Indexing a Variable with a mask generated from another Variable

yusuf_isik · February 3, 2017, 8:04pm

x and y are two matrices. I want to find the indices of nonzero entries in a column of y (let’s say the first column), and take the corresponding rows of x.
In numpy, I can do:

x[y[:,0] > 0]

In theano:
x[(y[:,0]>0).nonzero()]

What is the most appropriate way to do this in Pytorch?
I can do:
m = y[:,0] > 0
x[m.unsqueeze(1).expand_as(x)].resize(m.long().sum().data[0], x.size()[1])

But I assume there should be a much easier way.

Thanks.

apaszke · February 3, 2017, 8:19pm

Yeah, we’ve added the ability to select based on the long tensor a few days ago. I think it’s in the new binaries, so once you reinstall pytorch this should work:

x[(y[:, 0] > 0).nonzero().squeeze()]

apaszke · February 3, 2017, 8:19pm

And in the future, we’re going to support automatic broadcasting so the numpy way should work in some time too.

yusuf_isik · February 3, 2017, 8:20pm

That’s very good news. Thanks.

yusuf_isik · February 3, 2017, 8:57pm

I just reinstalled from scratch , but it cannot find nonzero() function. I am getting the following message:

File “/home/yusuf/anaconda2/envs/pytorch-bin-env/lib/python2.7/site-packages/torch/autograd/variable.py”, line 86, in _getattr_
raise AttributeError(name)
AttributeError: nonzero

I also have a version that I built from source, and I get the same error from it, too.

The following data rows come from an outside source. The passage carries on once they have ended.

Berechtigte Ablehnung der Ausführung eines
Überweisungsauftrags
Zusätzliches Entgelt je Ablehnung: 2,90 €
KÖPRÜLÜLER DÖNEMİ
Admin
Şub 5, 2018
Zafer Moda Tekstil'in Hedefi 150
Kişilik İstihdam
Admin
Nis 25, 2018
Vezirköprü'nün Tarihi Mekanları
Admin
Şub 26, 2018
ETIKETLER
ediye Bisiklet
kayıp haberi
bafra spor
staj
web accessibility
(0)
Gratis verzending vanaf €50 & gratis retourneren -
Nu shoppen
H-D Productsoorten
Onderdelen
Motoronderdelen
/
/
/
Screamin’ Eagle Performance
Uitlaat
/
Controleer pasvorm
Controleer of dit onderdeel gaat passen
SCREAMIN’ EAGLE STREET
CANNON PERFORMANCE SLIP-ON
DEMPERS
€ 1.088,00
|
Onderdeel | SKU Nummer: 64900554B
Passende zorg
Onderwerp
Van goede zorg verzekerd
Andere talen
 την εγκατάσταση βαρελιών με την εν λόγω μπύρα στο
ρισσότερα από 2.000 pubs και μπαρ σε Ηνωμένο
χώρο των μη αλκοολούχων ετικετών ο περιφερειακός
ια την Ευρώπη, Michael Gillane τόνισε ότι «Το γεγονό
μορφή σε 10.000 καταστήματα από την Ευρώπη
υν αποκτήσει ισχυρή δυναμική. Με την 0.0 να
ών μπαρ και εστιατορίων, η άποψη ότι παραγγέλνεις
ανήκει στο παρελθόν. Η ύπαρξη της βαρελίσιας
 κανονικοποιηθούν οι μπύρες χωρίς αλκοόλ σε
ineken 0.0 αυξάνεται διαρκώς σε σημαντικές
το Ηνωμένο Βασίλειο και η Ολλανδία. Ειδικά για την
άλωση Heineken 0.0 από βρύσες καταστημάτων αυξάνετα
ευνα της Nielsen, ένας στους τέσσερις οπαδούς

How can I get the right version? Thanks.

apaszke · February 3, 2017, 9:01pm

It will work on tensors only right now, as we don’t have nonzero() implemented for Variables. I’ll add that soon. I’m afraid for now you need to do it like you originally wrote, sorry for the trouble!

acgtyrant · June 12, 2017, 12:30pm

Four months passed, we still can not use nonzero() for Variables…

apaszke · June 12, 2017, 1:18pm

You can always open an issue in the main repo